La progressiva diffusione del welfare aziendale, sostengono i ricercatori, ha contribuito a una riduzione delle polarizzazioni ideologiche sul fenomeno, con una maggiore apertura verso il ruolo sociale del welfare aziendale.

welfare aziendaleSul welfare aziendale pesano però differenze territoriali che, con la pandemia rischiano, di acuirsi, perché esso tende a replicare le fratture presenti nel sistema produttivo italiano (tra nord e sud, tra imprese di dimensioni diverse, tra settori produttivi). Per questo, il rapporto di Percorsi di secondo welfare, assegna un ruolo importante a un welfare aziendale territoriale – “a filiera corta” -, proprio in funzione di una riduzione delle diseguaglianza, in grado di valorizzare e promuovere le reti e le formule collaborative.

Percorsi di secondo welfare definisce il welfare aziendale territoriale come una forma di welfare aziendale aperta al territorio e incline ad attivare filiere di produzione locali, capaci di mettere a sistema le risorse locali, a partire dal Terzo Settore e non solo, innescando circoli virtuosi di sviluppo sociale ed economico in una prospettiva sostenibile e inclusiva.

Coinvolgendo il territorio, le imprese possono aggregare competenze e risorse economiche anche in territori frammentati. Si possono attivare filiere locali di produzione e di valore economico e sociale, e aggregare attori differenti: dal pubblico, molto importante anche in relazione alle risorse del PNRR, al Terzo Settore, alle reti di imprese, alle parti sociali. Fra gli stessi provider di welfare aziendale, si sono costituite anche imprese del Terzo settore, come l’impresa sociale Welf@reIN, partecipata della Mutua sanitaria Cesare Pozzo.

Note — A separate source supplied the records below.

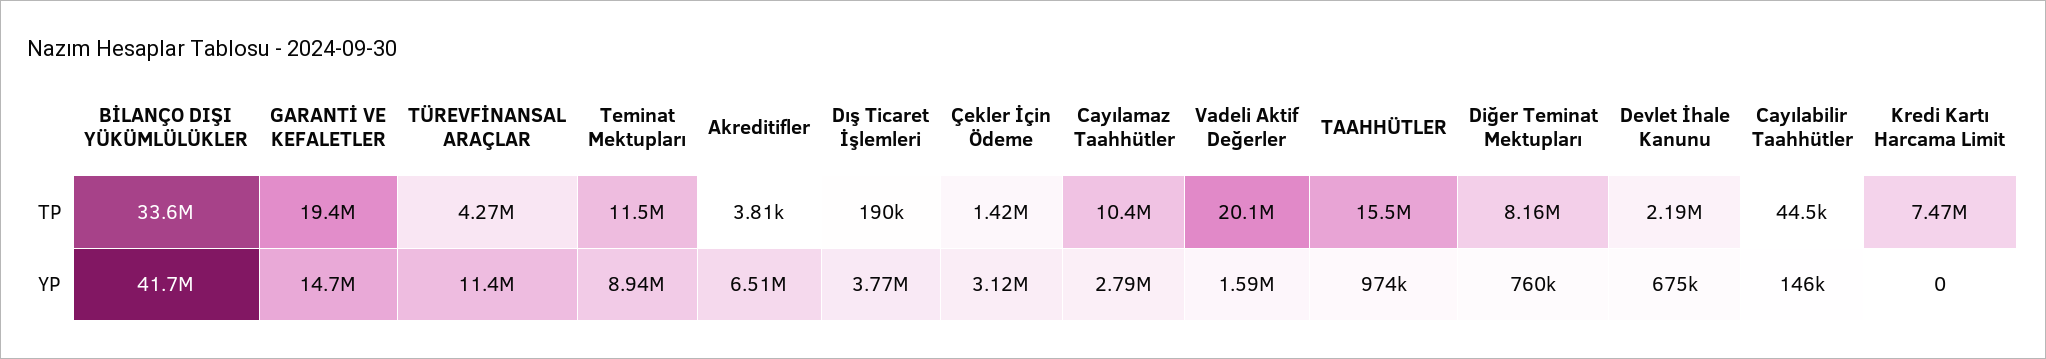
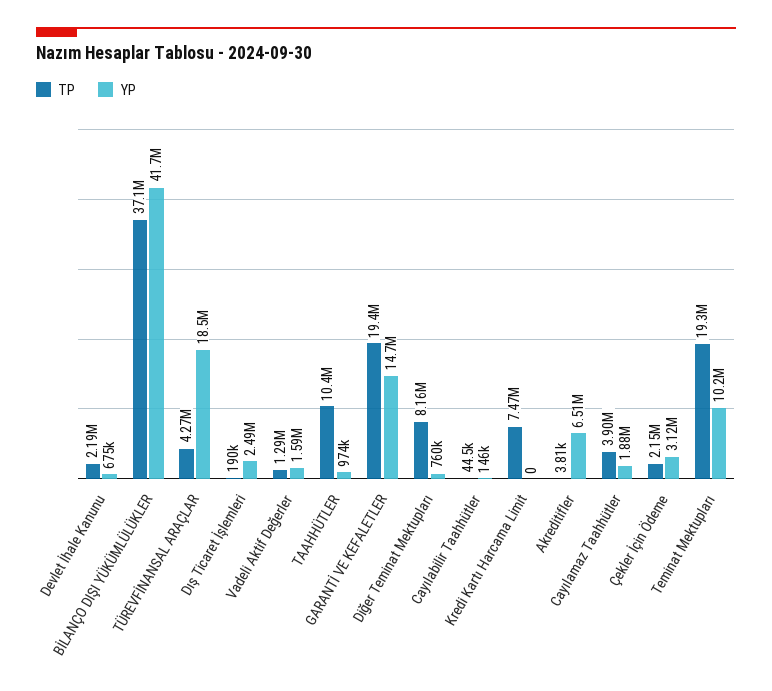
  {
    "TP": {
-     "BİLANÇO DIŞI YÜKÜMLÜLÜKLER": 33600000,
+     "BİLANÇO DIŞI YÜKÜMLÜLÜKLER": 37100000,
      "GARANTİ VE KEFALETLER": 19400000,
      "TÜREVFİNANSAL ARAÇLAR": 4270000,
-     "Teminat Mektupları": 11500000,
+     "Teminat Mektupları": 19300000,
      "Akreditifler": 3810,
      "Dış Ticaret İşlemleri": 190000,
-     "Çekler İçin Ödeme": 1420000,
+     "Çekler İçin Ödeme": 2150000,
-     "Cayılamaz Taahhütler": 10400000,
+     "Cayılamaz Taahhütler": 3900000,
-     "Vadeli Aktif Değerler": 20100000,
+     "Vadeli Aktif Değerler": 1290000,
-     "TAAHHÜTLER": 15500000,
+     "TAAHHÜTLER": 10400000,
      "Diğer Teminat Mektupları": 8160000,
      "Devlet İhale Kanunu": 2190000,
      "Cayılabilir Taahhütler": 44500,
      "Kredi Kartı Harcama Limit": 7470000
    },
    "YP": {
      "BİLANÇO DIŞI YÜKÜMLÜLÜKLER": 41700000,
      "GARANTİ VE KEFALETLER": 14700000,
-     "TÜREVFİNANSAL ARAÇLAR": 11400000,
+     "TÜREVFİNANSAL ARAÇLAR": 18500000,
-     "Teminat Mektupları": 8940000,
+     "Teminat Mektupları": 10200000,
      "Akreditifler": 6510000,
-     "Dış Ticaret İşlemleri": 3770000,
+     "Dış Ticaret İşlemleri": 2490000,
      "Çekler İçin Ödeme": 3120000,
-     "Cayılamaz Taahhütler": 2790000,
+     "Cayılamaz Taahhütler": 1880000,
      "Vadeli Aktif Değerler": 1590000,
      "TAAHHÜTLER": 974000,
      "Diğer Teminat Mektupları": 760000,
      "Devlet İhale Kanunu": 675000,
      "Cayılabilir Taahhütler": 146000,
      "Kredi Kartı Harcama Limit": 0
    }
  }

Il welfare aziendale territoriale può anche utilizzare strumenti diversi: dalla contrattazione alla bilateralità, fino alla co-progettazione o cogestione di servizi territoriali.

In ottica futura, sottolineano i ricercatori, il welfare aziendale può facilitare il raggiungimento degli obiettivi di sviluppo sostenibile della parità di genere (Obiettivo 4) e della mobilità sostenibile (Obiettivi 11, Città e comunità sostenibili, e 13, lotta contro il cambiamento climatico), favorire lo sviluppo economico del territorio (Obiettivi 8, lavoro dignitoso e crescita economica, e 12, consumo e produzione responsabili), promuovere reti territoriali e collaborazioni (Obiettivi 9, imprese, innovazione e infrastrutture, e 17, partnership per obiettivi). Il welfare aziendale può contribuire in questo senso, grazie alla sua capacità di includere le piccole e micro imprese, di attivare sul territorio filiere locali, di uscire dal perimetro della singola impresa allargando la platea dei beneficiari e di sviluppare governance più articolate, creando partnership fra i vari attori coinvolti.